▶ **EXCERPT**
══════════
In the space of six months, the firm has reduced its training supplier base for personal and business skills from more than 170 to just five. Furthermore, its slimmed-down group of L&D suppliers had just two months to develop 63 training and development modules.
“Before, we had pockets of different bits of learning but no one had looked at the whole picture – it had grown organically over time,” explains Sarah Richards, JLR’s head of learning and development. “It did not look or feel as you would expect for a premium brand like ours,” she adds.
Fit for the future
Because of the company’s rapid growth, staff had joined the organisation and brought new suppliers with them, and there was inevitably some duplication and not enough consistency.
“It was a natural part of the journey to make our learning offer fit for the future,” says Richards. Central to this aim was to create a learning culture, where learners drive their own development and pick and choose the programmes that suit them.
JLR also came up with four key values against which it could benchmark learning opportunities. Under the acronym WAVE, they had to be world class, award winning, value adding and engaging.
══════════
(Dataset rows)
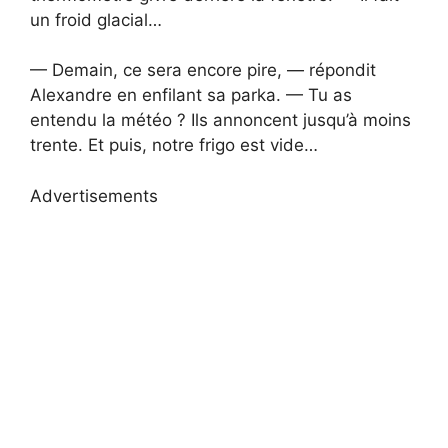
un froid glacial…
— Demain, ce sera encore pire, — répondit
Alexandre en enfilant sa parka. — Tu as
entendu la météo ? Ils annoncent jusqu’à moins
trente. Et puis, notre frigo est vide…
Advertisements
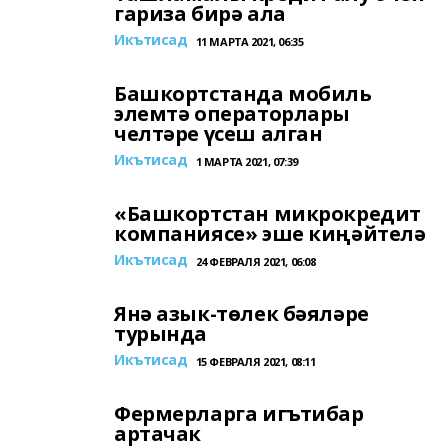
гариза бирә ала
Икътисад
11 МАРТА 2021, 06:35
Башкортстанда мобиль
элемтә операторлары
челтәре үсеш алган
Икътисад
1 МАРТА 2021, 07:39
«Башкортстан микрокредит
компаниясе» эше киңәйтелә
Икътисад
24 ФЕВРАЛЯ 2021, 06:08
Янә азык-төлек бәяләре
турында
Икътисад
15 ФЕВРАЛЯ 2021, 08:11
Фермерларга игътибар
артачак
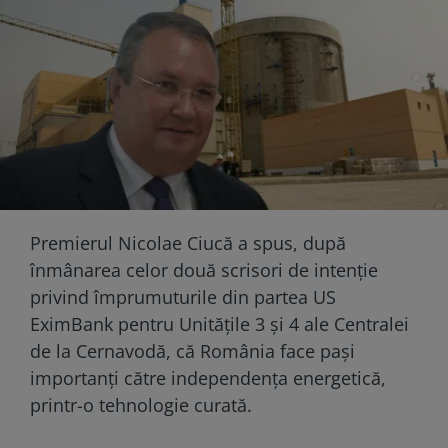
Premierul Nicolae Ciucă a spus, după
înmânarea celor două scrisori de intenţie
privind împrumuturile din partea US
EximBank pentru Unităţile 3 şi 4 ale Centralei
de la Cernavodă, că România face paşi
importanţi către independenţa energetică,
printr-o tehnologie curată.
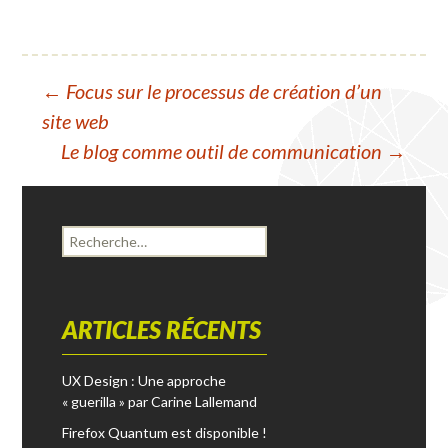
←
Focus sur le processus de création d’un
Navigation
site web
Le blog comme outil de communication
→
des
articles
R
e
c
h
e
ARTICLES RÉCENTS
r
c
UX Design : Une approche
h
« guerilla » par Carine Lallemand
e
r
Firefox Quantum est disponible !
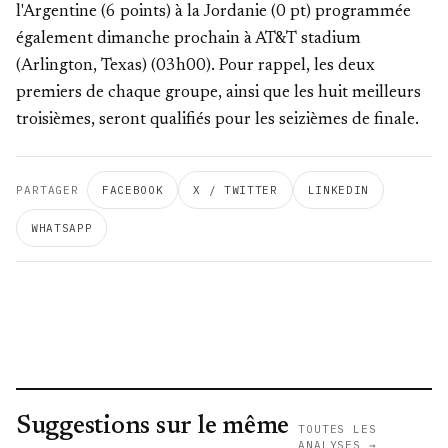
l'Argentine (6 points) à la Jordanie (0 pt) programmée
également dimanche prochain à AT&T stadium
(Arlington, Texas) (03h00). Pour rappel, les deux
premiers de chaque groupe, ainsi que les huit meilleurs
troisièmes, seront qualifiés pour les seizièmes de finale.
PARTAGER
FACEBOOK
X / TWITTER
LINKEDIN
WHATSAPP
Suggestions sur le même
TOUTES LES
ANALYSES →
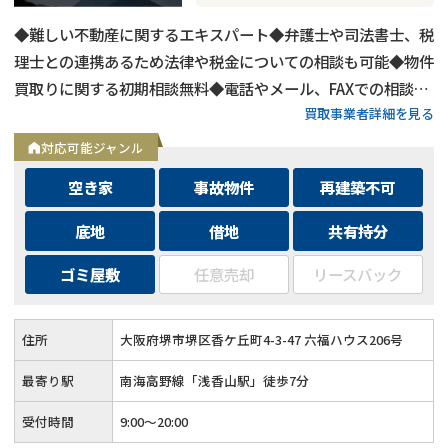
◆難しい不動産に関するエキスパート◆弁護士や司法書士、税
理士との連携あるため法律や税金についての相談も可能◆物件
買取りに関する初期相談無料◆電話やメール、FAXでの相談可
買取事業者詳細を見る
能◆メールは24時間相談受付中
対応可能ジャンル
空き家
事故物件
再建築不可
底地
借地
共有持分
ゴミ屋敷
任意売却
リースバック
住所
大阪府堺市堺区香ケ丘町4-3-47 六福ハウス206号
最寄り駅
南海高野線「浅香山駅」徒歩7分
受付時間
9:00～20:00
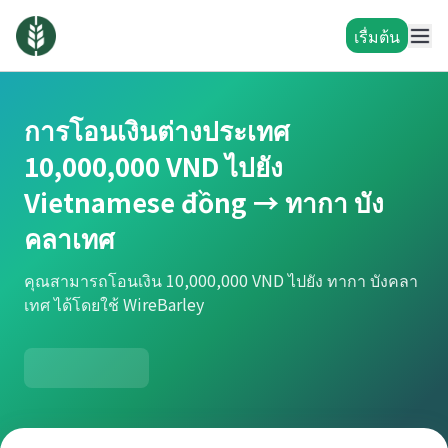
เรื่มต้น
การโอนเงินต่างประเทศ
10,000,000 VND ไปยัง
Vietnamese đồng → ทากา บัง
คลาเทศ
คุณสามารถโอนเงิน 10,000,000 VND ไปยัง ทากา บังคลา
เทศ ได้โดยใช้ WireBarley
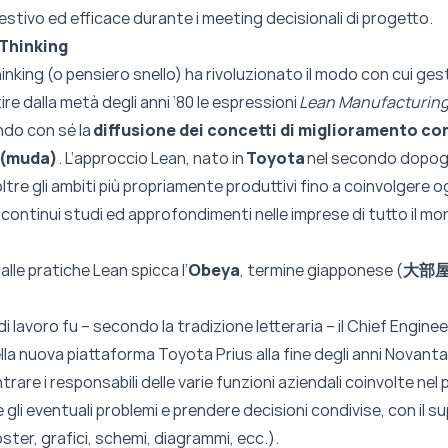
tivo ed efficace durante i meeting decisionali di progetto.
 Thinking
hinking (o pensiero snello) ha rivoluzionato il modo con cui gest
tire dalla metà degli anni ‘80 le espressioni
Lean Manufacturin
ando con sé la
diffusione dei concetti di miglioramento con
 (muda)
. L’approccio Lean, nato in
Toyota
nel secondo dopogue
ltre gli ambiti più propriamente produttivi fino a coinvolgere o
 continui studi ed approfondimenti nelle imprese di tutto il mo
alle pratiche Lean spicca l’
Obeya
, termine giapponese (
大部
lavoro fu – secondo la tradizione letteraria – il Chief Engine
lla nuova piattaforma Toyota Prius alla fine degli anni Novanta, 
trare i responsabili delle varie funzioni aziendali coinvolte nel
 gli eventuali problemi e prendere decisioni condivise, con il s
ster, grafici, schemi, diagrammi, ecc.).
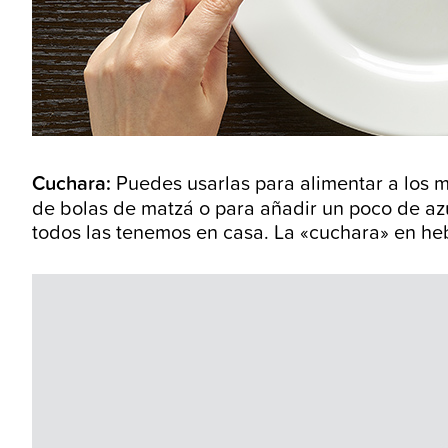
Cuchara:
Puedes usarlas para alimentar a los m
de bolas de matzá o para añadir un poco de azú
todos las tenemos en casa. La «cuchara» en h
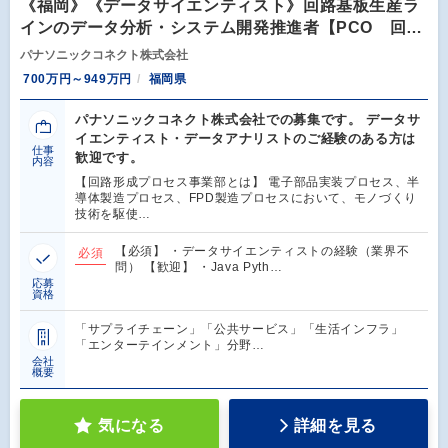
《福岡》《データサイエンティスト》回路基板生産ラ
インのデータ分析・システム開発推進者【PCO 回…
パナソニックコネクト株式会社
700万円～949万円
福岡県
パナソニックコネクト株式会社での募集です。 データサ
イエンティスト・データアナリストのご経験のある方は
仕事
歓迎です。
内容
【回路形成プロセス事業部とは】 電子部品実装プロセス、半
導体製造プロセス、FPD製造プロセスにおいて、モノづくり
技術を駆使…
【必須】 ・データサイエンティストの経験（業界不
必須
問） 【歓迎】 ・Java Pyth…
応募
資格
「サプライチェーン」「公共サービス」「生活インフラ」
「エンターテインメント」分野…
会社
概要
気になる
詳細を見る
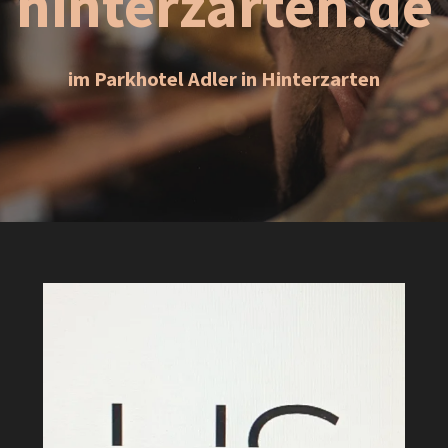
hinterzarten.de
im Parkhotel Adler in Hinterzarten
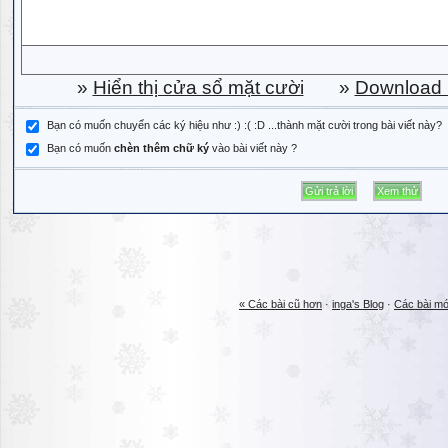
»
Hiển thị cửa sổ mặt cười
»
Download b
Bạn có muốn chuyển các ký hiệu như :) :( :D ...thành mặt cười trong bài viết này?
Bạn có muốn
chèn thêm chữ ký
vào bài viết này ?
« Các bài cũ hơn
·
inga's Blog
·
Các bài mớ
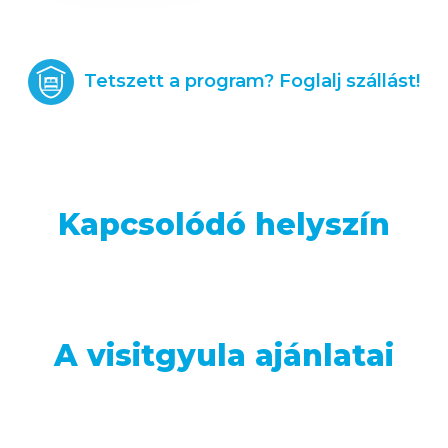
Tetszett a program? Foglalj szállást!
Kapcsolódó helyszín
A visitgyula ajánlatai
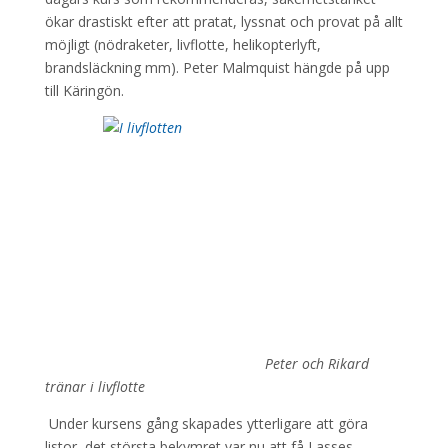
ökar drastiskt efter att pratat, lyssnat och provat på allt
möjligt (nödraketer, livflotte, helikopterlyft,
brandsläckning mm). Peter Malmquist hängde på upp
till Käringön.
Peter och Rikard
tränar i livflotte
Under kursens gång skapades ytterligare att göra
listor, det största bekymret var nu att få Lasses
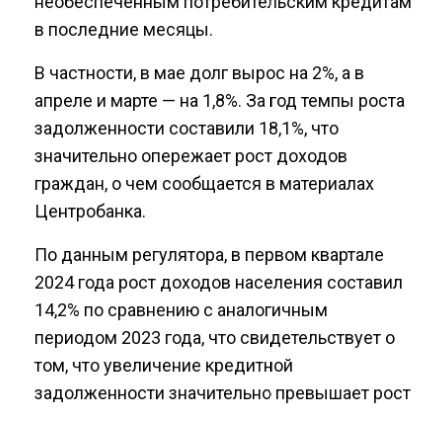
в последние месяцы.
В частности, в мае долг вырос на 2%, а в
апреле и марте — на 1,8%. За год темпы роста
задолженности составили 18,1%, что
значительно опережает рост доходов
граждан, о чем сообщается в материалах
Центробанка.
По данным регулятора, в первом квартале
2024 года рост доходов населения составил
14,2% по сравнению с аналогичным
периодом 2023 года, что свидетельствует о
том, что увеличение кредитной
задолженности значительно превышает рост
доходов.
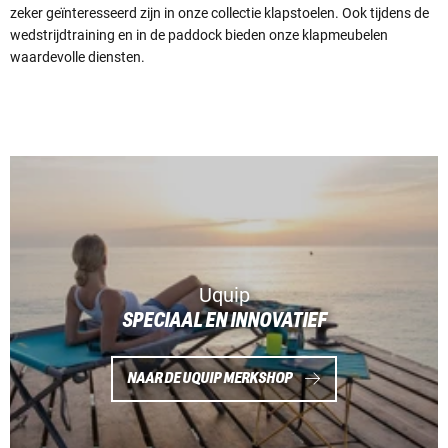
zeker geïnteresseerd zijn in onze collectie klapstoelen. Ook tijdens de
wedstrijdtraining en in de paddock bieden onze klapmeubelen
waardevolle diensten.
Uquip
SPECIAAL EN INNOVATIEF
NAAR DE UQUIP MERKSHOP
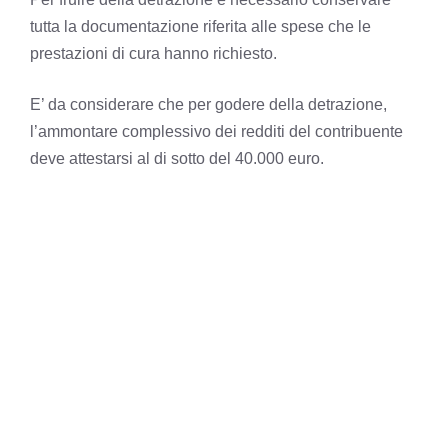
tutta la documentazione riferita alle spese che le
prestazioni di cura hanno richiesto.
E’ da considerare che per godere della detrazione,
l’ammontare complessivo dei redditi del contribuente
deve attestarsi al di sotto del 40.000 euro.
══════════
▶ **ACTIVITIES**
1 – According to the JLR training excerpt, what does the acronym WAVE stand for?
2 – Repeat the JLR training excerpt from "JLR also came" up to and including "adding and engaging.".

▶ **YOUR RESPONSES**
1 – World class, award winning, value adding and engaging.

2 –
JLR also came up with four key values against which it could benchmark learning opportunities. Under the acronym WAVE, they had to be world class, award winning, value adding and engaging.